Örneğin, çağrı merkezi hizmeti kapsamında çağrı merkezini arayan kişilere, bu arama esnasında işlenen verilerle ilgili bilgilendirmeyi dinlemek için bir tuşa basılmasının istenmesi, belirtilen tuşa basıldığında aydınlatma metninin dinlenmesi de katmanlı aydınlatma olarak değerlendirilebilir.

36) Bir çağrı merkezi, arayan kişileri bir web sayfası linkine yönlendirerek katmanlı aydınlatma gerçekleştirmektedir. Bu şekilde aydınlatma yükümlülüğü yerine getirilmiş kabul edilir mi?
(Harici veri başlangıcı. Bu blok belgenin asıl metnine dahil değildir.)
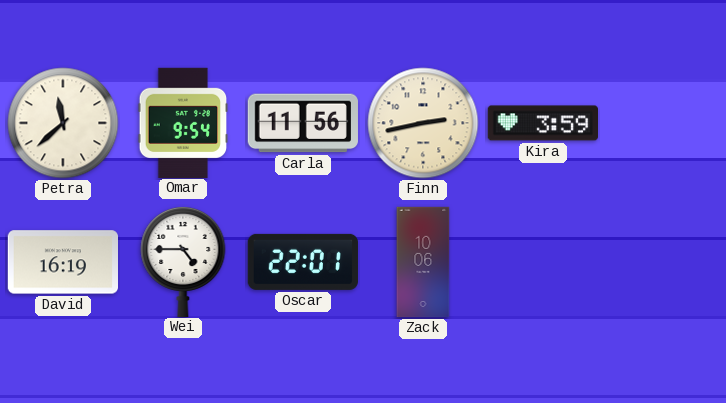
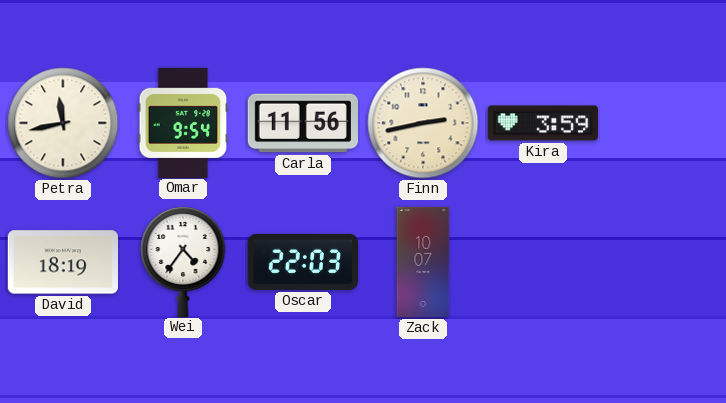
Petra: 11:38 -> 11:43
David: 16:19 -> 18:19
Wei: 4:45 -> 4:36
Oscar: 22:01 -> 22:03
Zack: 10:06 -> 10:07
Katmanlı aydınlatma yapılması; kişisel verilerin elde edilmesi sırasında ilgili kişiye, kişisel veri işlenmesi konusunda kısa, anlaşılır, açık ve sade bir yöntemle bilgilendirilme yapılması, Kanunun 10. maddesindeki aydınlatma yükümlülüğü kapsamında verilmesi gereken diğer bilgiler için, ilgili kişinin bu bilgilendirmeden sonra erişerek okuyabileceği bir ortama yönlendirilmesi anlamına gelmektedir.
Dolayısıyla, ilgili kişinin doğrudan bir linke yönlendirilmesi katmanlı aydınlatma yapılması anlamına gelmemektedir. Örneğin, telefondaki ilgili kişiye kısa, anlaşılır, sade bir ön aydınlatma (bilgilendirme) yaptıktan sonra o kişiyi aydınlatma metninin yer aldığı linke yönlendirmek daha uygun bir yöntemdir.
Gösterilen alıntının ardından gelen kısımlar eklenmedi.